Interestingly, it is often the more ideologically or geographically similar tribes that have the most passionate disagreements.   The ethnic/religious and other tribal disagreements can be the most terrifyingly intense between those who know each other well, as opposed to engagements where there is little commonality in perspective.  For example, the theological and military wars between Catholics and Protestants or Sunni and Shia experienced greater intensity in our human history than inter-religious wars between the Christians and Muslims.  The devil you know is usually worse than the devil you don't know.  

Spirited debate is the heartbeat of a democracy. 

Humans still immerse themselves in tribal violence.  In the course of human existence, modern liberalism settled on democracy as a means to facilitate peaceful decision making that respects the notion that each citizen has their own distinct set of ideas about how the human social world works, and more importantly how it should work.  We lived millennia in which there were little acknowledgement of the universality of our ability to conceive the world, and that we ought to respect that ability and the outputs of such thinking.  

Instead of allowing tribal disagreements to break out into violence, democracy seeks to bound our disagreements and channel them to a corporate decision making of the whole.  As such spirited debate is the very heart of a democracy, that debate is both a precursor to decision-making and a means to surface different ideas about what should be done. 

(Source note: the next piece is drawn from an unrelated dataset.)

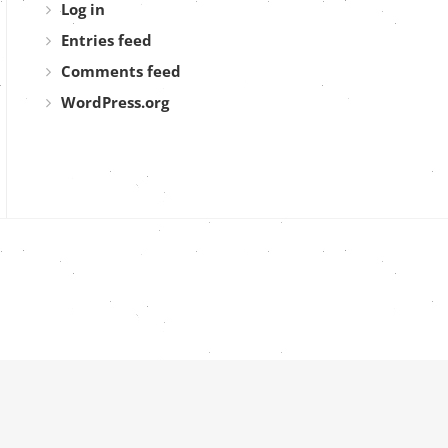
Log in
Entries feed
Comments feed
WordPress.org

There is an assumption wrapped up in democracy that the citizens have the intellectual development required to hold and understand facts about the biological and sociological world. Effective mass public education is required is thereby necessary to maintain a democracy, or a decision making of the whole.  Facts must be established and accepted by all parties.  

Our American democracy finds itself struggling on both points:

  • Facts are under a constant assault by conservative media outlets making spirited debate across the political spectrum difficult as those with like views further self-isolate.  
  • The tribal factionalization of the American left to center-left hurts its ability to build effective movements and perform winning electioneering.

We will explore both in this series.